(Dataset entries)
━━━━━━━━
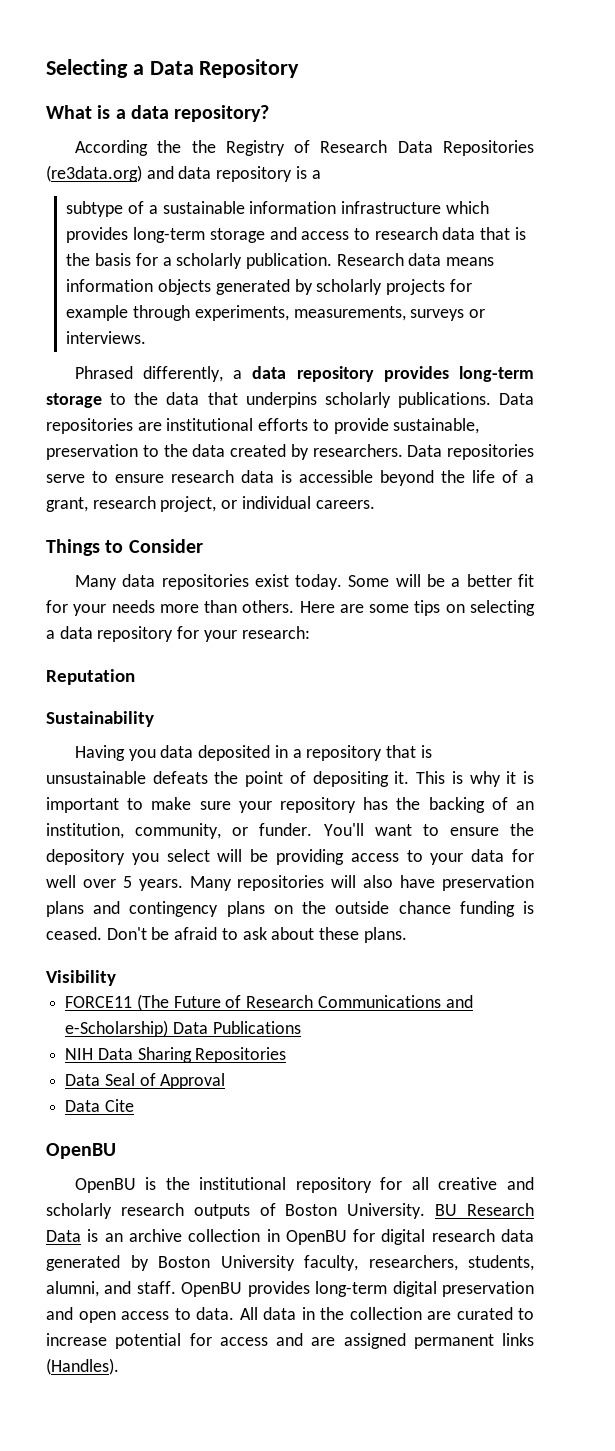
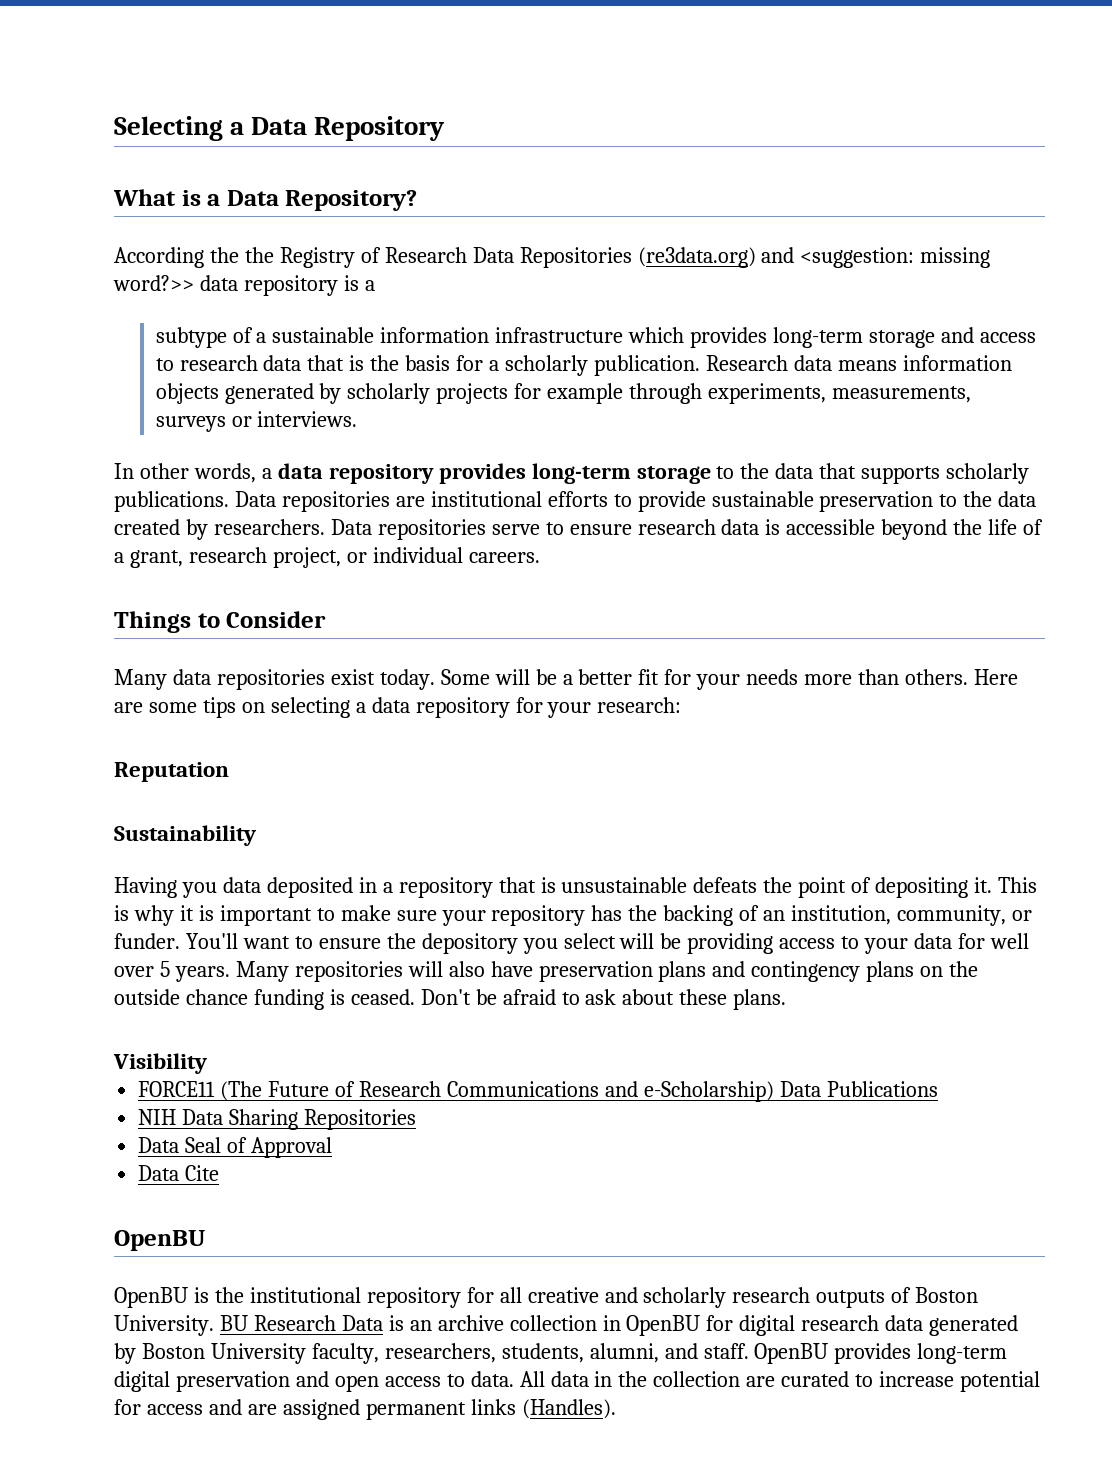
[130,105,270,122] data repository? -> [226,190,418,211] Data Repository?
(174, 172) none -> [800,247,991,268] [113,275,194,291] <suggestion: missing word?>>
[74,366,224,382] Phrased differently, -> [114,463,256,483] In other words,
[245,392,317,408] underpins -> [861,466,941,484] supports
[393,418,480,434] sustainable, -> [711,491,814,507] sustainable

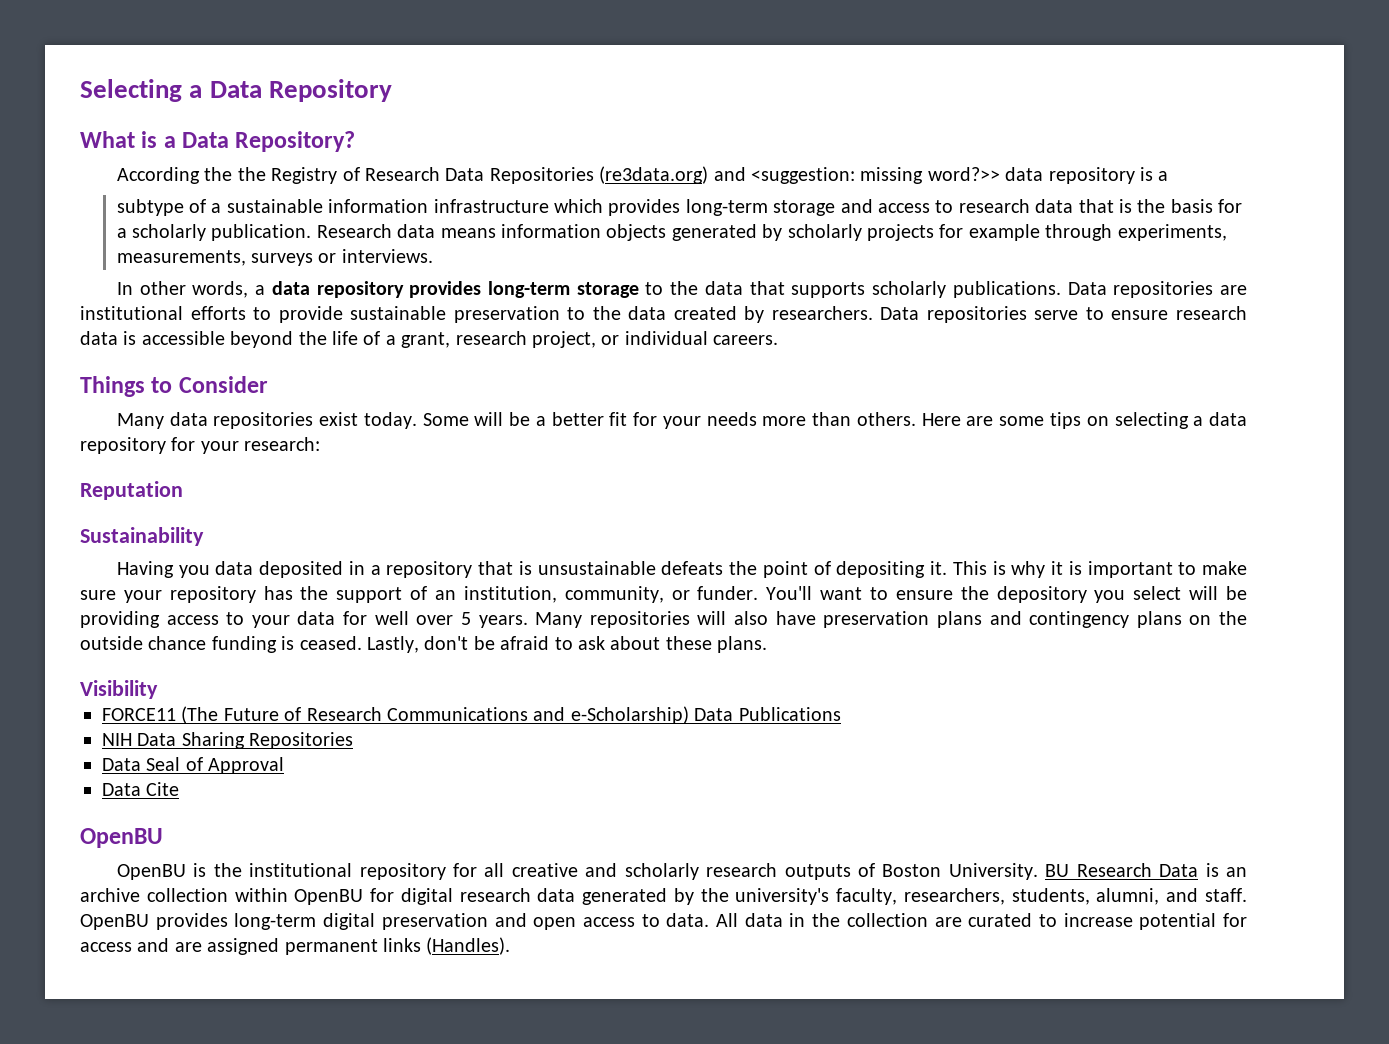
[663,905,734,926] backing -> [336,587,403,603] support
[420,989,471,1005] Don't -> [367,636,469,653] Lastly, don't
[602,1315,621,1331] in -> [234,888,288,902] within
[141,1343,306,1364] Boston University -> [700,888,830,905] the university's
━━━━━━━━
● Request
Images should not be copied, but every other part of the entries must be reproduced exactly.

● Solved exercise
[130,105,270,122] data repository? -> [226,190,418,211] Data Repository?
(174, 172) none -> [800,247,991,268] [113,275,194,291] <suggestion: missing word?>>
[74,366,224,382] Phrased differently, -> [114,463,256,483] In other words,
[245,392,317,408] underpins -> [861,466,941,484] supports
[393,418,480,434] sustainable, -> [711,491,814,507] sustainable

[663,905,734,926] backing -> [336,587,403,603] support
[420,989,471,1005] Don't -> [367,636,469,653] Lastly, don't
[602,1315,621,1331] in -> [234,888,288,902] within
[141,1343,306,1364] Boston University -> [700,888,830,905] the university's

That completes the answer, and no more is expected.